We had a great weekend in Beaumont, TX and visited with a lot of Savvy Club members and newcomers to Parelli. I love hearing your transformational stories and thanks for making me cry and then wanting a photo!! Our horses were super – Remmer is always wonderful for me – and Pat’s horses were spectacular when he rode one and had two others connected with him, one on each side. He also had his future star “Revlon” appear before a crowd for the first time, which she handled really well. Other highlights for me were Pat helping his son Caton get through his horse’s cantering issue in front of the crowd, the spotlights with some of Pat’s mastery students on Saturday, the Gold Summit connections on Monday, and the lessons with Pat and with me on Sunday!
Pat helped Barry, a young Texas cowboy who wants to train horses the natural way. He had a lovely, athletic palomino gelding that he has taken to Level 3 and competes on in roping, among other things. Pat helped him to slow down, to have some ‘silence between the notes’ which helps create music rather than just noise. So he started on the ground and then went on to riding, doing less to get more and helping his horse to put more weight on his hindquarters when going into the canter. Super stuff and Barry won all our hearts with the way he touched his horse and talked about him, apologizing for how he used to be… and how he chose Parelli because it was the only program that used Love, Language and Leadership to train horses. He said his wife talked him into applying for the lesson and having that experience and watching the weekend only deepened his belief in and respect for the program.
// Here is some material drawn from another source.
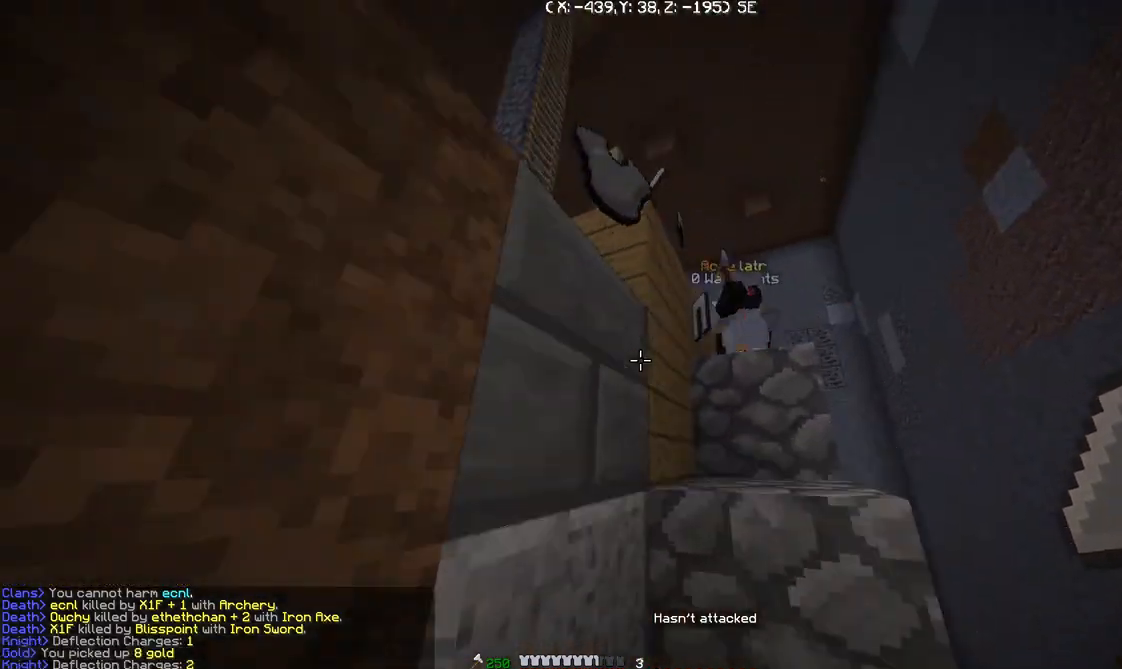
{"keys": ["w"], "events": [[66, "a", "down"], [100, "d", "up"], [266, "a", "up"]]}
My lesson was with Lisa, who wanted help with being a better leader and whose Left Brain Introvert (LBI) had trailer loading issues. She would play with trailer all week, but after going somewhere he would not reload and people would end up helping and stuffing him in… which of course brought him back to square one again.
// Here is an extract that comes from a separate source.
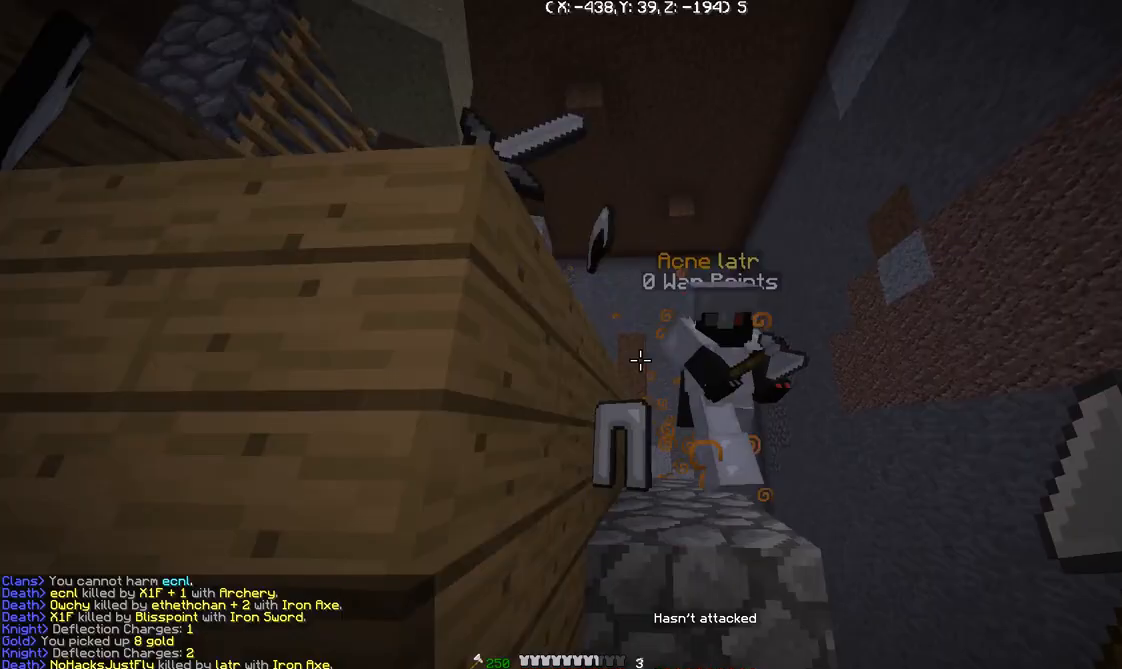
{"keys": ["a"], "events": [[200, "a", "down"], [400, "w", "up"]]}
After starting with some leadership techniques, such as having a plan and directing Zone 1 better in the Touch It pattern and moving her horse’s feet before she moved her own, Lisa started looking pretty good! Then we went to the trailer and did some Touch It with Zone 1, 3 and 4. That was interesting and further improved Lisa’s technique. After that is was half circles around the trailer, and finally Yo-Yo’s in and out working on the thresholds: “come out… go in…. come out…. go in”.
I stepped in at a couple of points to help with the timing, but Lisa was doing a great job. Buddy really was afraid, but being LBI it was hard for Lisa to read his fear. I explained that when unconfident, LBIs will go RBI first, and that he wasn’t being stubborn or defiant and that’s why he was still having trouble despite all her practice. He would go in out of obedience, but it really was not his idea and he was not confident. So we allowed him to set the pace and each time he reached a threshold we would bring him out and ask him to try again… and when he crossed it in even the smallest way, we would allow him to stay there for a little bit.
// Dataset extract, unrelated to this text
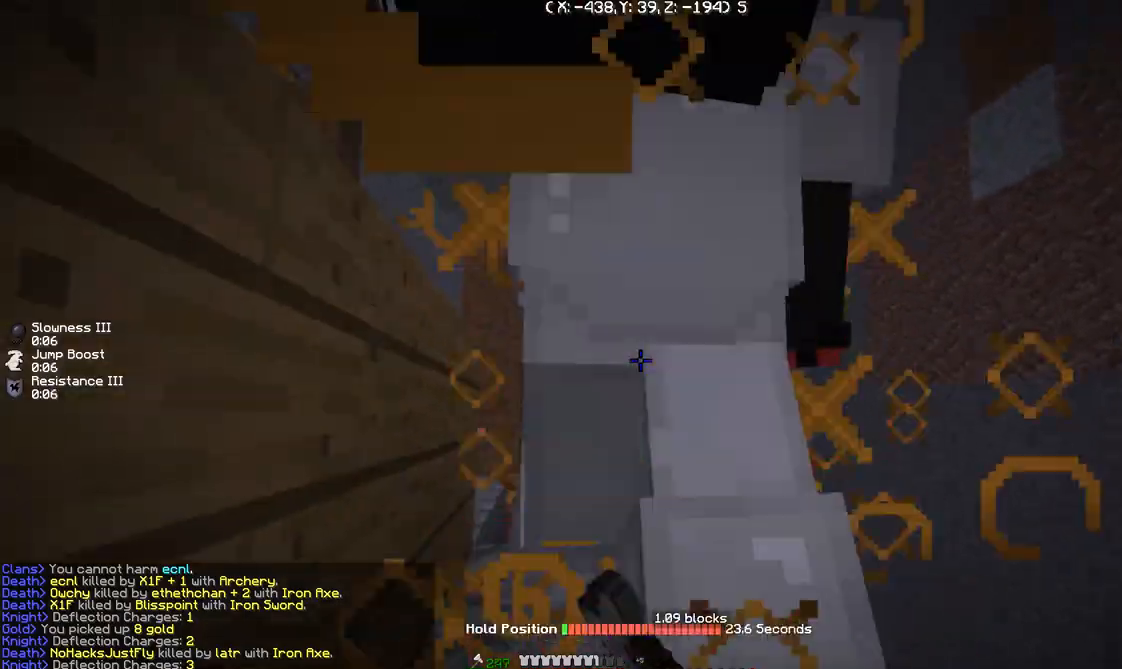
{"keys": ["a", "s"], "events": [[467, "s", "down"]]}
By the end of the session he was ‘in’ the trailer, but he was not yet ‘wanting’ to be in, so we reconvened after the show – a number of people stayed to watch – and things went really quickly then. Buddy was in the trailer within a few minutes and now we worked on thresholds going deeper inside (it was a long trailer!). We finished with Buddy standing confidently way deep inside and then played approach and retreat with the door until he was relaxed about that too.
Here are some of the BIGGIES that the audience ‘got’:
1. It has to be the horse’s idea to cross the threshold, don’t push him over it in any way or you destroy trust and confidence.
2. Making him uncomfortable outside of the trailer only causes a horse to load into the trailer to get away from that rather than having him really want to be in the trailer. That’s why we don’t use that approach. It certainly would not be using Love, Language and Leadership!
2. “The next move is his”. So once he’s at the threshold, we WAIT until he does something – either moves forwards or wants to come out again. And if he stays there too long, we bring him out and simply ask him to reapproach.
3. Never push him forwards once he’s stopped, you can only encourage his thoughts otherwise you are forcing the horse. The bottom line is that the horse has to be able to TRUST that you won’t push him “over the cliff”, that you will allow it to be his decision to go there. When you can do that, your horse will try his heart out for you. He will trust you and feel safe with you, and the effects will be felt in everything else you do with him too. Anyone can force a horse to get in, the real art is in helping him to develop the confidence to load himself. Such fun, I love this stuff.
4. It really, TRULY, is NOT ABOUT THE TRAILER! It’s all about the trust your horse has for you as his leader.
Our next event is in Oregon. I’m looking forward to seeing you there, meeting new horse lovers and seeing who we have for our lessons on Savvy Club Sunday.